I paid attention to the athletes and talked to some of them about what it takes to get to WZA and to be competitive. One masters woman didn’t have rope climbs … and I watched so many people struggle with the swim.

I am _this close_ to getting a strict pull-up (I still have to kick at the very last part). I am working towards dips. And while I was able to get my first handstand pushups in the open, I have only been able to get one since them.

I want to crush this 10 week challenge.
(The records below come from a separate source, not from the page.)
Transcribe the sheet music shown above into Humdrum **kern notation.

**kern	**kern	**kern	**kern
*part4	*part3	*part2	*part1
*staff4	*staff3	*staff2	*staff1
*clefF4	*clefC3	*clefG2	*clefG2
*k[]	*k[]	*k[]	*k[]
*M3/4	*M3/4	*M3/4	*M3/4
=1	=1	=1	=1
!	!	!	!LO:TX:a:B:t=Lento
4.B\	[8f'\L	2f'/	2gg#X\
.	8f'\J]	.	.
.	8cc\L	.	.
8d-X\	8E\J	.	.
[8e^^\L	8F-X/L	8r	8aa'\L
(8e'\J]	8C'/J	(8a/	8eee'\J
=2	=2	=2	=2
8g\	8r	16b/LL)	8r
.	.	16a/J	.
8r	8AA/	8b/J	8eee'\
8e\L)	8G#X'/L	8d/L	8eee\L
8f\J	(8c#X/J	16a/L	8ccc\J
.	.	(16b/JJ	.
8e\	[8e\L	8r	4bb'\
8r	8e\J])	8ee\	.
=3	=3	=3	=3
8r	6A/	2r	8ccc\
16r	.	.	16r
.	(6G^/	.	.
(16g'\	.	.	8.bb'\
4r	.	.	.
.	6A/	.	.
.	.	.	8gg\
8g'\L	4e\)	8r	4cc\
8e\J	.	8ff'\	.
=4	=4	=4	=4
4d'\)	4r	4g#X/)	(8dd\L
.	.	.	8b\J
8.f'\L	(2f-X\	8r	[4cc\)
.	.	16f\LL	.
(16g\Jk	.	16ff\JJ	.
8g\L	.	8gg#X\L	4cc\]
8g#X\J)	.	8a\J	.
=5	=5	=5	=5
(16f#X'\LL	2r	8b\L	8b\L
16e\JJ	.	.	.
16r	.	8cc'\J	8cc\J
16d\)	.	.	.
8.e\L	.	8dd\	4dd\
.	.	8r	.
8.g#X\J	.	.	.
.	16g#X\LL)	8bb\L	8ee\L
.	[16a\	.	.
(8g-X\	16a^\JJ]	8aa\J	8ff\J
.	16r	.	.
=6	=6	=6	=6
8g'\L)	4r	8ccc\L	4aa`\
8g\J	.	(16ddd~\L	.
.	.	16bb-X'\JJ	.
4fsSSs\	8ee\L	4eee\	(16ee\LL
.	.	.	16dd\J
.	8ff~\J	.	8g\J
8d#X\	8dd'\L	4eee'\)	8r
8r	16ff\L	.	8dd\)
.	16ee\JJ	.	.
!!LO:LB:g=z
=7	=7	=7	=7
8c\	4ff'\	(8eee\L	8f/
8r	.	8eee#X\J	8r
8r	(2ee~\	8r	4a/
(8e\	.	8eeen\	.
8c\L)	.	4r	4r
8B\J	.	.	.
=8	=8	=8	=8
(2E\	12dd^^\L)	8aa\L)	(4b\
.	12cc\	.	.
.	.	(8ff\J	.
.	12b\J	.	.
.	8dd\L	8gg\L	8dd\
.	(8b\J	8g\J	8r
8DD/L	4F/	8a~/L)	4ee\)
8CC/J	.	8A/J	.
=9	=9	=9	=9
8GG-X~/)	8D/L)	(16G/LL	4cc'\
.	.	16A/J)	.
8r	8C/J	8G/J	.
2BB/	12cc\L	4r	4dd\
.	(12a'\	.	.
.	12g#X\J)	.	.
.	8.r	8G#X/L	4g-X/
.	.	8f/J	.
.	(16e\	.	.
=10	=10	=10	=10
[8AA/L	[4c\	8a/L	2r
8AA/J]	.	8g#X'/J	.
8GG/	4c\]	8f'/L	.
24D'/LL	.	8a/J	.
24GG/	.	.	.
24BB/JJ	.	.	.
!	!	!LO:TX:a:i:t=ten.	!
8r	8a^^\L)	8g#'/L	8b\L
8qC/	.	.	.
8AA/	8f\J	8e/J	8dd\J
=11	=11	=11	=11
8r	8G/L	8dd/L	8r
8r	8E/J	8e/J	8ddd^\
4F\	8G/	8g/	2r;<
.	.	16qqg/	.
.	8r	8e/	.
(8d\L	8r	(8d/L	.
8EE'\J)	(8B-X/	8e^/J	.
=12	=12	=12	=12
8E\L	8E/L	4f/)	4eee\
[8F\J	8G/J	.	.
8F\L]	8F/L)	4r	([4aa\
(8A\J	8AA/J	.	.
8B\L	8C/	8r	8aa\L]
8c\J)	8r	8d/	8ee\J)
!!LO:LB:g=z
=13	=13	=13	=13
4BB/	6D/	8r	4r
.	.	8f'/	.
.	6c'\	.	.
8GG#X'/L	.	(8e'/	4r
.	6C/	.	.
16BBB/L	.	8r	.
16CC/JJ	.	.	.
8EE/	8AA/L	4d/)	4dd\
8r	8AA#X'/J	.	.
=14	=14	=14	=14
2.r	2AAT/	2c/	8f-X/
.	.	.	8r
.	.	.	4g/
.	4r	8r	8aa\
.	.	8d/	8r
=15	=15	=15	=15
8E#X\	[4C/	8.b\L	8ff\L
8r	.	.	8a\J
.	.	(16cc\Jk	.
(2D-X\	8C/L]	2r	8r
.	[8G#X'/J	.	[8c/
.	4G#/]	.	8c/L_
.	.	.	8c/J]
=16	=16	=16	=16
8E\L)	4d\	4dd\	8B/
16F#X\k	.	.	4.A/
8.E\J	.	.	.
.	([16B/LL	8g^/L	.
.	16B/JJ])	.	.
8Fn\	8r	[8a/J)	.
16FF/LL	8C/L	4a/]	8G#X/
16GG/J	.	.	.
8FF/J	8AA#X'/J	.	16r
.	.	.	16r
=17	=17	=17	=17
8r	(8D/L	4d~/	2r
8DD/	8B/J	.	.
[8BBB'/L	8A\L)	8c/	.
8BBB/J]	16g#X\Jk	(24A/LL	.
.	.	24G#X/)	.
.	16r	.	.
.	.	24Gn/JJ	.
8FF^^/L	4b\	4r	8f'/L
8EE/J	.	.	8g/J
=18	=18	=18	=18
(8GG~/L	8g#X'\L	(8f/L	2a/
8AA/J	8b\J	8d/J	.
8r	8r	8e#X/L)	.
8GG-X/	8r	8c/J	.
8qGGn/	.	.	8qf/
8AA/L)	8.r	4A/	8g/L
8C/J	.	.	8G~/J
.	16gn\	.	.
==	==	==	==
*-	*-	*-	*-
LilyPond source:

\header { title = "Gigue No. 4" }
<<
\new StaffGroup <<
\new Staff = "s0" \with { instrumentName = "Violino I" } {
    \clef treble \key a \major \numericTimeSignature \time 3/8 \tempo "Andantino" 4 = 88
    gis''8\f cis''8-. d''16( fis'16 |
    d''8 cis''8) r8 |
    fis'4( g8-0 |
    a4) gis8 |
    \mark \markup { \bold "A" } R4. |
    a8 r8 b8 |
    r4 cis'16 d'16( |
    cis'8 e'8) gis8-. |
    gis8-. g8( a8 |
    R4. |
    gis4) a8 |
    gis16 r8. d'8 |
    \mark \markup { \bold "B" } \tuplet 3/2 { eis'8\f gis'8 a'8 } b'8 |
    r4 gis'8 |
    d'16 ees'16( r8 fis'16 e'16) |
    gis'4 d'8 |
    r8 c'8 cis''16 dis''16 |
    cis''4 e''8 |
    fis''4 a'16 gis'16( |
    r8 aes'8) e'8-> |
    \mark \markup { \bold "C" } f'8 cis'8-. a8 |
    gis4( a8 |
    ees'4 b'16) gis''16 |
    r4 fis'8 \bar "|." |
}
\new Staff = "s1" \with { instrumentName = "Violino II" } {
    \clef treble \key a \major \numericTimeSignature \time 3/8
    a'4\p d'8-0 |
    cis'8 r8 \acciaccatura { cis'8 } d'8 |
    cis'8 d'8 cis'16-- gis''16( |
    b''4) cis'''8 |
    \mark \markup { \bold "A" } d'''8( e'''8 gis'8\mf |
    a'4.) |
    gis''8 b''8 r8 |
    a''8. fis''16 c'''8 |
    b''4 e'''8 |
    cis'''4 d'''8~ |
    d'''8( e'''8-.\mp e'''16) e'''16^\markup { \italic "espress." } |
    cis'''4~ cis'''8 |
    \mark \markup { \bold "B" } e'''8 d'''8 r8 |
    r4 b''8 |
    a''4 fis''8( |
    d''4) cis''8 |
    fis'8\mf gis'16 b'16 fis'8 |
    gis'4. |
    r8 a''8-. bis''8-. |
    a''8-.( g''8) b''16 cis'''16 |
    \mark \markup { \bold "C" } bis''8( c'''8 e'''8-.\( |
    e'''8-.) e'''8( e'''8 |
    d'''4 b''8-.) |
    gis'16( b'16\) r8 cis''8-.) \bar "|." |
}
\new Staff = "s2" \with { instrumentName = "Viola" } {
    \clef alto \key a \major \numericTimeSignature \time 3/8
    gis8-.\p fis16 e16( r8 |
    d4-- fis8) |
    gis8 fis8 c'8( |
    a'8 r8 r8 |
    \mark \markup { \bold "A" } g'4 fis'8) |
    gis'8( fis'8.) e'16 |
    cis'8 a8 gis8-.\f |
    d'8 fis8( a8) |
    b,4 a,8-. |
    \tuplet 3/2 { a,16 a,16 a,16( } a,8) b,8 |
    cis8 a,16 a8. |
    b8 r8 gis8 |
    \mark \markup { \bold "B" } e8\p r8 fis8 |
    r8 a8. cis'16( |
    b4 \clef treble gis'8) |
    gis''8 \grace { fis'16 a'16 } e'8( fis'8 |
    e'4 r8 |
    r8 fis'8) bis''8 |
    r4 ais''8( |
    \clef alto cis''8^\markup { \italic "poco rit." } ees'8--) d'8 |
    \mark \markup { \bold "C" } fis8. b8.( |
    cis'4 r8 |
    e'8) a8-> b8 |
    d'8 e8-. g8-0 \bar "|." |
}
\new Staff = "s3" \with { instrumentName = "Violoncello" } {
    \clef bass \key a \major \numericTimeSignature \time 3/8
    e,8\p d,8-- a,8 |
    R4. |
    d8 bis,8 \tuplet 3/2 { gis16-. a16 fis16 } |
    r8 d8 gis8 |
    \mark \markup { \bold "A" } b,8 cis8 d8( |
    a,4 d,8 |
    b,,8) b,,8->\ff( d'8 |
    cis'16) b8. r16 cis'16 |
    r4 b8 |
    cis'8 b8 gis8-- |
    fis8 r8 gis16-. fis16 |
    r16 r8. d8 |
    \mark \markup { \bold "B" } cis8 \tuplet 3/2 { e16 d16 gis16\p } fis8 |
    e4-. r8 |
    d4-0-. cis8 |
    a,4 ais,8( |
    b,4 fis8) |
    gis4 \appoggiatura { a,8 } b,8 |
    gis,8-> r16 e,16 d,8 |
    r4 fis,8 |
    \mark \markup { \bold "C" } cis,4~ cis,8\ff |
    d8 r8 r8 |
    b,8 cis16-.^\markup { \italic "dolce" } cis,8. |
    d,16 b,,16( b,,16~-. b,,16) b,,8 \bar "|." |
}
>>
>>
I am going to use it to jumpstart myself back towards weight loss and in order to be STRONGER. I know that I have it in me.

Nutritionally, I can dial it in.

Physically, we are in strength cycle at CrossFit and I am currently learning how to swim so that I can be successful if I qualify for WZA2019.

I need to do better at running because I did just qualify for the CanWest games at the end of July and that competition begins with a 4.5 mile run and this challenge will drive me to put in the hard work necessary to be successful.

I have the support of my husband, daughters and friends and have stated, if I win, it will be very similar to the Ashley Horner Challenge, when I was able to purchase a rower and a Rogue Rack with the winnings, I want to purchase either an Air Runner or a Ski Erg .

I am looking forward to the competition of the others in the challenge, to making new friends and to learning from RP and the other sponsors.